-- SOURCE DATA follows --
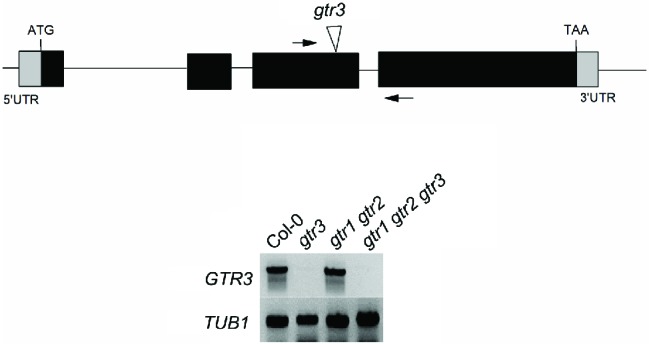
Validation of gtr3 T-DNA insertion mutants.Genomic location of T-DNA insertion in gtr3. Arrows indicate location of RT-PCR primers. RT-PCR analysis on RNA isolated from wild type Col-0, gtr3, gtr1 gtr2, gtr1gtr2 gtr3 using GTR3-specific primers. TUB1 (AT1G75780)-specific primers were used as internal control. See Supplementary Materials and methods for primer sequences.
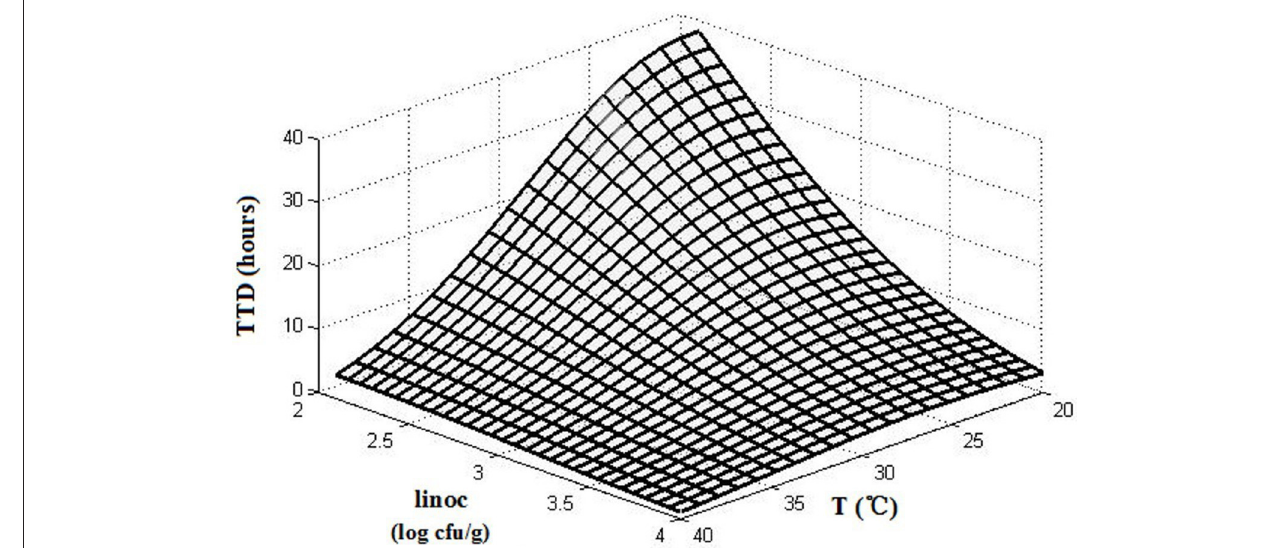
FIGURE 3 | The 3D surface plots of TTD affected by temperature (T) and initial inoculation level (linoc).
-- SOURCE DATA concluded --
-- SOURCE DATA follows --
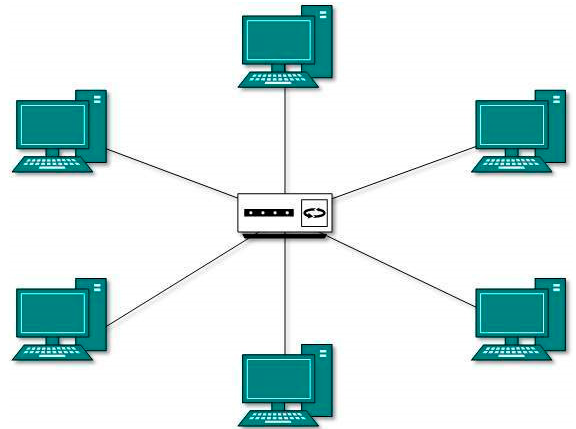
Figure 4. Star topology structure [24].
-- SOURCE DATA concluded --
-- SOURCE DATA follows --
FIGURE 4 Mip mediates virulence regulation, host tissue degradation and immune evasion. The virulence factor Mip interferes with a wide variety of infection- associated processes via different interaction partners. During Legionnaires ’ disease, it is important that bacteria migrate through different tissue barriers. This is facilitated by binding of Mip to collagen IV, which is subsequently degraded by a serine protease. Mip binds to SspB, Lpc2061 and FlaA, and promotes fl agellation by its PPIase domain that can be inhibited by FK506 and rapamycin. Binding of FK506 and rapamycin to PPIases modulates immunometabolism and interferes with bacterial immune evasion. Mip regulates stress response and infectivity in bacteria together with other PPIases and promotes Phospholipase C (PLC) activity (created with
-- SOURCE DATA concluded --
| YOUR TASK |
All that should appear in the answer is the lines above from the line with "Validation of gtr3" through the line with "FIGURE 3 | The", retyped exactly, pictures left out.

| RESULT BELOW |
Validation of gtr3 T-DNA insertion mutants.Genomic location of T-DNA insertion in gtr3. Arrows indicate location of RT-PCR primers. RT-PCR analysis on RNA isolated from wild type Col-0, gtr3, gtr1 gtr2, gtr1gtr2 gtr3 using GTR3-specific primers. TUB1 (AT1G75780)-specific primers were used as internal control. See Supplementary Materials and methods for primer sequences.
FIGURE 3 | The 3D surface plots of TTD affected by temperature (T) and initial inoculation level (linoc).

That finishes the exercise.